If you go back to the two graphs in this piece to locate
the safest industries and jobs, they're dominated by managers,
health-care workers, and a super-category that encompasses education,
media, and community service. One conclusion to draw from this is that
humans are, and will always be, superior at working with, and caring
for, other humans. In this light, automation doesn't make the world
worse. Far from it: It creates new opportunities for human ingenuity.
But robots are already creeping into diagnostics and surgeries.
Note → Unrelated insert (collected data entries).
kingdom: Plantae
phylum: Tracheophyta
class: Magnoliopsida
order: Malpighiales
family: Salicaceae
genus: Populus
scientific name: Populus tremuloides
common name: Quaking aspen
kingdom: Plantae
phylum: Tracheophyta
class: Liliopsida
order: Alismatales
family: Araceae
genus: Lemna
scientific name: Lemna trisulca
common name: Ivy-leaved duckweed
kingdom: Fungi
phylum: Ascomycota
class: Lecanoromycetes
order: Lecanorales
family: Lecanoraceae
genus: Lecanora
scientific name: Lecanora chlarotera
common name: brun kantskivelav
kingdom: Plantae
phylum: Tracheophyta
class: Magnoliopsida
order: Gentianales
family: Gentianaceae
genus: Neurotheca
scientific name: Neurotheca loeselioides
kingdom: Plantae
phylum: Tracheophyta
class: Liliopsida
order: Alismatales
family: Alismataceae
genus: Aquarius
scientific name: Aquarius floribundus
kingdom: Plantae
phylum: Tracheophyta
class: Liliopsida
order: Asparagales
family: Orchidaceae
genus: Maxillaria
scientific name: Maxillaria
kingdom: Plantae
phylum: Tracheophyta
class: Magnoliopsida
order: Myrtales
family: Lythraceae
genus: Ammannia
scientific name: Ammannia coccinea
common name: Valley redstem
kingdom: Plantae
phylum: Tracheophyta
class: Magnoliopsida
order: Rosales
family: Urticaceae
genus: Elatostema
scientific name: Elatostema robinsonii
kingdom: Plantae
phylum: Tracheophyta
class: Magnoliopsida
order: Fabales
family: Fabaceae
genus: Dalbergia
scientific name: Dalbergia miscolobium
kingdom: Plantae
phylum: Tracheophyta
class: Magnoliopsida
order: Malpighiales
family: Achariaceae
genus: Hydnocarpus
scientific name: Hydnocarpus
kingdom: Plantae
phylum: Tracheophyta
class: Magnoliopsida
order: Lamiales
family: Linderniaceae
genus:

Schools are already experimenting with software that replaces teaching
hours. The fact that some industries have been safe from automation for
the last three decades doesn't guarantee that they'll be safe for the
next one. As Frey and Osborne write in their conclusion:
While computerization has been historically confined to routine tasks involving explicit rule-based activities, algorithms for big data are now rapidly entering domains reliant upon pattern recognition and can readily substitute for labour in a wide range of non-routine cognitive tasks. In addition, advanced robots are gaining enhanced senses and dexterity, allowing them to perform a broader scope of manual tasks. This is likely to change the nature of work across industries and occupations.It would be anxious enough if we knew exactly which jobs are next in line for automation. The truth is scarier. We don't really have a clue.